裁判員制度で初の死刑判決に接して

 横浜地裁で朝山裁判長は,11月16日(火),強盗殺人などの罪に問われた被告に求刑通り死刑判決を言い渡した.裁判員制度で初の死刑判決であった.朝山裁判長は,主文を言い渡した後に「裁判所としては被告に控訴することを勧めたい」と被告に呼びかけたという.このニュースをラジオで聞いて違和感を持った.日本の裁判制度は三審制を取っているが,それらの各段階の審理の結論(=判決)は,その時点でもっとも適切なものとして出されているはずである.上の裁判長の被告に対する呼びかけは,ある意味では,そのことを否定するものである.この判決は適切なものではないので,上告審でもっと適切な判決を出してもらうようにしなさい,と言っているようなものである.その点に違和感を感じたのである.

 しかし,暫くして呼びかけは裁判員の心情を察してのものではないかと考えるようになった.いくら残虐性のあった犯罪であっても,罪の大きさに気付いた被告に死罪を科すことに抵抗を覚えた裁判員が多く,また,その裁判に自ら関わることに大きな心理的な負担があったのかも知れない.そのような裁判員の心情を和らげる目的での裁判長の発言であるなら,裁判長の気持ちは分からないでもない.このことは,しかし,裁判員制度において死刑に関わる裁判は,無理であるということを物語っているように思える.「素人」には死刑判決の責任を取らせることは,無理だということかも知れない.もう一つ言えることは,死刑という刑罰は,やはり,非常に特別なものであるということである.

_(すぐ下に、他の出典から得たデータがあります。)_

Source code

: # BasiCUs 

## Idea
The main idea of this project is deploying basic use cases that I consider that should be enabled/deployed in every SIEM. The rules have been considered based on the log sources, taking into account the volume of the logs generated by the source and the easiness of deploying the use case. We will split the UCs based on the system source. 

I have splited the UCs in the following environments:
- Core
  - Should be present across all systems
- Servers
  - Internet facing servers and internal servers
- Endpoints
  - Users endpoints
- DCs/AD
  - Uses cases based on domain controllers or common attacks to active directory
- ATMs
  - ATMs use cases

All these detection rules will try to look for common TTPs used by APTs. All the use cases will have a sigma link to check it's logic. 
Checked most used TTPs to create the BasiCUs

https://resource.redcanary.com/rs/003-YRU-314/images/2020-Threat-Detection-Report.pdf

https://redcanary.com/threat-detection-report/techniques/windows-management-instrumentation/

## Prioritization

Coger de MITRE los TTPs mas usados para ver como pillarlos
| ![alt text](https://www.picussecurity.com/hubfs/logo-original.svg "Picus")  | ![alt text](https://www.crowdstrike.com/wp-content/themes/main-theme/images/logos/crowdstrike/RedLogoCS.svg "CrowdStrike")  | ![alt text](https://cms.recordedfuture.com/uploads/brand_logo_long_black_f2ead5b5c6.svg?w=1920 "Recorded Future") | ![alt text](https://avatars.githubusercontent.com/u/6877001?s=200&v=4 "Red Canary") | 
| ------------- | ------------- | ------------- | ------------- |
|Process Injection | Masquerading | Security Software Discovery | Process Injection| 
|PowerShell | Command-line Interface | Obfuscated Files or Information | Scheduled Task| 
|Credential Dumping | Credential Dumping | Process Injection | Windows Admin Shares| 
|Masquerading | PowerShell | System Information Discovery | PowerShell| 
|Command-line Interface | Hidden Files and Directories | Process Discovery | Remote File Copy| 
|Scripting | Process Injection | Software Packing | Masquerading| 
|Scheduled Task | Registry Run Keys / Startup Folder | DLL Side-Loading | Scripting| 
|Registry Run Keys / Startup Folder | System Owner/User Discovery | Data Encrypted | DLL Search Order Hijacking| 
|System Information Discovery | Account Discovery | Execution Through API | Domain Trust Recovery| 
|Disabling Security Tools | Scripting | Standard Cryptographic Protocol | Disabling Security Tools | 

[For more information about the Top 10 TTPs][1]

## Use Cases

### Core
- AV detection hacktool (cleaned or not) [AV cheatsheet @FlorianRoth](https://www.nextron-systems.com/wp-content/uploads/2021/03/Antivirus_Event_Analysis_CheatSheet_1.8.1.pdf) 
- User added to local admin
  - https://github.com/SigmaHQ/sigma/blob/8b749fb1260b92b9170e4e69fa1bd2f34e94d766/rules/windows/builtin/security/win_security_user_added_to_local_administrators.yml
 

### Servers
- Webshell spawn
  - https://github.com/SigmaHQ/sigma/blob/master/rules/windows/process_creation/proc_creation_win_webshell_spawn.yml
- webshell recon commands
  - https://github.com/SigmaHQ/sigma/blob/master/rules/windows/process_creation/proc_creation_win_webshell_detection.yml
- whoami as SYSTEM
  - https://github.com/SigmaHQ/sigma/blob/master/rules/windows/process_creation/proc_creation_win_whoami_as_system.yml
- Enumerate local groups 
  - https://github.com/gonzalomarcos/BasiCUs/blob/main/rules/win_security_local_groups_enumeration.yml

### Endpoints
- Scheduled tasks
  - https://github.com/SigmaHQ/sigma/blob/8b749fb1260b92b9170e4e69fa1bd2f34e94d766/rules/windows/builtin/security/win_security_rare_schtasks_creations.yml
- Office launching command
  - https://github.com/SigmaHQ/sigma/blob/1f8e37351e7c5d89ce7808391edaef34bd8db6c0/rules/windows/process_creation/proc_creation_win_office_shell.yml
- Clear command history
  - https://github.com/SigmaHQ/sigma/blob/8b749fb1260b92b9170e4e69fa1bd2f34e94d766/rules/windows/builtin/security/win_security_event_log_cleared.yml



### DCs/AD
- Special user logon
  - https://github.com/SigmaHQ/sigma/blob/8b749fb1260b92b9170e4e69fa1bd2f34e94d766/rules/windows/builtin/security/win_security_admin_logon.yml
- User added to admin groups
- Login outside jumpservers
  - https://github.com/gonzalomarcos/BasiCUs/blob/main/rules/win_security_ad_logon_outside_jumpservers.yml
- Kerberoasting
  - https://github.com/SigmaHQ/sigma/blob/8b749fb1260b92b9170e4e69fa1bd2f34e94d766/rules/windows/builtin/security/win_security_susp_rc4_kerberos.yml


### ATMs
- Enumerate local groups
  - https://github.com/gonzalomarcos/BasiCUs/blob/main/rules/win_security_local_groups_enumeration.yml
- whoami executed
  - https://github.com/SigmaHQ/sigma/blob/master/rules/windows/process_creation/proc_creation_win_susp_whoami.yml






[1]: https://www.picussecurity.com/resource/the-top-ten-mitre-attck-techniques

 もう一つ考えるべきことは,「玄人」である裁判官のみに死刑に関わる裁判を任せておけばよいか,ということである.ひとつは,高い給料を貰っているのだから,死刑判決の責任を取って当然だという意見もあろう.もちろん,「玄人」であるから無謬であるといえないことは自明である.死刑に関わる裁判は慎重審理が求められる.裁判官のみの裁判ではそれが可能であろう.それに比べれば裁判員裁判では余りにも短期間に判決が出される点も考えなければならない.裁判員制度のもとでの死刑のことで考えなければならないことは多い.本年の「日本の科学者」10月号に楠本孝氏(三重短期大,刑法)が「裁判院制度のもとでの死刑」というレビューを書かれている.死刑に関わる裁判員裁判が増えていくことが予想される今の時期に是非読んでおきたいレビューといえる.